- [Your instructions]
Copy out each of the following lines word for word, with nothing changed.
───── Material shown ─────
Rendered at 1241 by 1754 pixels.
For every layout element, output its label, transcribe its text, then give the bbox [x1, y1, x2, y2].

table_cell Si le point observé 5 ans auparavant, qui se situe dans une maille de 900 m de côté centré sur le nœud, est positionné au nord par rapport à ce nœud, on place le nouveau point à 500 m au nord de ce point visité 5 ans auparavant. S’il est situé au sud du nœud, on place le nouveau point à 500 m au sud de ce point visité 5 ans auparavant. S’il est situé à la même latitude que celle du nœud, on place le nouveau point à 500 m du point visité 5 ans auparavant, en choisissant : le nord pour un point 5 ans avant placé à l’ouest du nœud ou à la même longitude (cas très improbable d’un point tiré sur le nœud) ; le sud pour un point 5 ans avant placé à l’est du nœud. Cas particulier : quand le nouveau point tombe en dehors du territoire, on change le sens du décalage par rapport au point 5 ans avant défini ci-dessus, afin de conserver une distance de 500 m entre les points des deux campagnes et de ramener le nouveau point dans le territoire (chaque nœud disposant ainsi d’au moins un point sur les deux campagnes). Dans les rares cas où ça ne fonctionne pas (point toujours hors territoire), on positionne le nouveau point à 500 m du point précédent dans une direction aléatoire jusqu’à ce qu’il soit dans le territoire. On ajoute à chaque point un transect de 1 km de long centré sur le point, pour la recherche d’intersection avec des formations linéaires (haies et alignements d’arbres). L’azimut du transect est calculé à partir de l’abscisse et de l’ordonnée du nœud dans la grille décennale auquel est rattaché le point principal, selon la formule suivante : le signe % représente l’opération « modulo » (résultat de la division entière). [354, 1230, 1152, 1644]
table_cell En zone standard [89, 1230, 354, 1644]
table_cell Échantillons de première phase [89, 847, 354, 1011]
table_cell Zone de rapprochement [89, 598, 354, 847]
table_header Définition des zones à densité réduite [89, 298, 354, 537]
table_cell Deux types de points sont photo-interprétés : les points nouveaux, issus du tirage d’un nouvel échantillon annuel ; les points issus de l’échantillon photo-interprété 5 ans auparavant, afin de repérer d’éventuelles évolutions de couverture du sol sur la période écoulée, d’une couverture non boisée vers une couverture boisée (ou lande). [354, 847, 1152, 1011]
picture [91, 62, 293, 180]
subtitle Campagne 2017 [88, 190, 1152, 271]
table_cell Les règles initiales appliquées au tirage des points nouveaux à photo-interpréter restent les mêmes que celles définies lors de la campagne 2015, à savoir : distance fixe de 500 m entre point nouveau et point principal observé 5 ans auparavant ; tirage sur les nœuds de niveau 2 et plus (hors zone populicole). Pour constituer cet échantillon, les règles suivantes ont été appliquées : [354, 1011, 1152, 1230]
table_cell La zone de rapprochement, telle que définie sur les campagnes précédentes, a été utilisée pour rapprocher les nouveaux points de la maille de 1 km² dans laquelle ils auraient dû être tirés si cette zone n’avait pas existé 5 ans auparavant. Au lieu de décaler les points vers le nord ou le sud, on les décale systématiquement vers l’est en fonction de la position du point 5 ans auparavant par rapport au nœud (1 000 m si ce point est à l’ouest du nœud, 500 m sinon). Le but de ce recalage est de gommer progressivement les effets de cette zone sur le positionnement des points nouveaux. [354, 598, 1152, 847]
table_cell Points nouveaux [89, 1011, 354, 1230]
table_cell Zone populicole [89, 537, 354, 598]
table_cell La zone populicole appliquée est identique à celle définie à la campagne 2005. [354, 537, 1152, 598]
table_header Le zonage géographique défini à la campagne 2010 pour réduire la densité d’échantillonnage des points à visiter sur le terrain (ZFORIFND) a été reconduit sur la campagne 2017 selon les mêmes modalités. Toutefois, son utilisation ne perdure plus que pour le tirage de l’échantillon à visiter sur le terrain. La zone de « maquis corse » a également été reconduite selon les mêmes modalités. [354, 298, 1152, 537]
─────
- [Solution]
Rendered at 1241 by 1754 pixels.
For every layout element, output its label, transcribe its text, then give the bbox [x1, y1, x2, y2].

table_cell Si le point observé 5 ans auparavant, qui se situe dans une maille de 900 m de côté centré sur le nœud, est positionné au nord par rapport à ce nœud, on place le nouveau point à 500 m au nord de ce point visité 5 ans auparavant. S’il est situé au sud du nœud, on place le nouveau point à 500 m au sud de ce point visité 5 ans auparavant. S’il est situé à la même latitude que celle du nœud, on place le nouveau point à 500 m du point visité 5 ans auparavant, en choisissant : le nord pour un point 5 ans avant placé à l’ouest du nœud ou à la même longitude (cas très improbable d’un point tiré sur le nœud) ; le sud pour un point 5 ans avant placé à l’est du nœud. Cas particulier : quand le nouveau point tombe en dehors du territoire, on change le sens du décalage par rapport au point 5 ans avant défini ci-dessus, afin de conserver une distance de 500 m entre les points des deux campagnes et de ramener le nouveau point dans le territoire (chaque nœud disposant ainsi d’au moins un point sur les deux campagnes). Dans les rares cas où ça ne fonctionne pas (point toujours hors territoire), on positionne le nouveau point à 500 m du point précédent dans une direction aléatoire jusqu’à ce qu’il soit dans le territoire. On ajoute à chaque point un transect de 1 km de long centré sur le point, pour la recherche d’intersection avec des formations linéaires (haies et alignements d’arbres). L’azimut du transect est calculé à partir de l’abscisse et de l’ordonnée du nœud dans la grille décennale auquel est rattaché le point principal, selon la formule suivante : le signe % représente l’opération « modulo » (résultat de la division entière). [354, 1230, 1152, 1644]
table_cell En zone standard [89, 1230, 354, 1644]
table_cell Échantillons de première phase [89, 847, 354, 1011]
table_cell Zone de rapprochement [89, 598, 354, 847]
table_header Définition des zones à densité réduite [89, 298, 354, 537]
table_cell Deux types de points sont photo-interprétés : les points nouveaux, issus du tirage d’un nouvel échantillon annuel ; les points issus de l’échantillon photo-interprété 5 ans auparavant, afin de repérer d’éventuelles évolutions de couverture du sol sur la période écoulée, d’une couverture non boisée vers une couverture boisée (ou lande). [354, 847, 1152, 1011]
picture [91, 62, 293, 180]
subtitle Campagne 2017 [88, 190, 1152, 271]
table_cell Les règles initiales appliquées au tirage des points nouveaux à photo-interpréter restent les mêmes que celles définies lors de la campagne 2015, à savoir : distance fixe de 500 m entre point nouveau et point principal observé 5 ans auparavant ; tirage sur les nœuds de niveau 2 et plus (hors zone populicole). Pour constituer cet échantillon, les règles suivantes ont été appliquées : [354, 1011, 1152, 1230]
table_cell La zone de rapprochement, telle que définie sur les campagnes précédentes, a été utilisée pour rapprocher les nouveaux points de la maille de 1 km² dans laquelle ils auraient dû être tirés si cette zone n’avait pas existé 5 ans auparavant. Au lieu de décaler les points vers le nord ou le sud, on les décale systématiquement vers l’est en fonction de la position du point 5 ans auparavant par rapport au nœud (1 000 m si ce point est à l’ouest du nœud, 500 m sinon). Le but de ce recalage est de gommer progressivement les effets de cette zone sur le positionnement des points nouveaux. [354, 598, 1152, 847]
table_cell Points nouveaux [89, 1011, 354, 1230]
table_cell Zone populicole [89, 537, 354, 598]
table_cell La zone populicole appliquée est identique à celle définie à la campagne 2005. [354, 537, 1152, 598]
table_header Le zonage géographique défini à la campagne 2010 pour réduire la densité d’échantillonnage des points à visiter sur le terrain (ZFORIFND) a été reconduit sur la campagne 2017 selon les mêmes modalités. Toutefois, son utilisation ne perdure plus que pour le tirage de l’échantillon à visiter sur le terrain. La zone de « maquis corse » a également été reconduite selon les mêmes modalités. [354, 298, 1152, 537]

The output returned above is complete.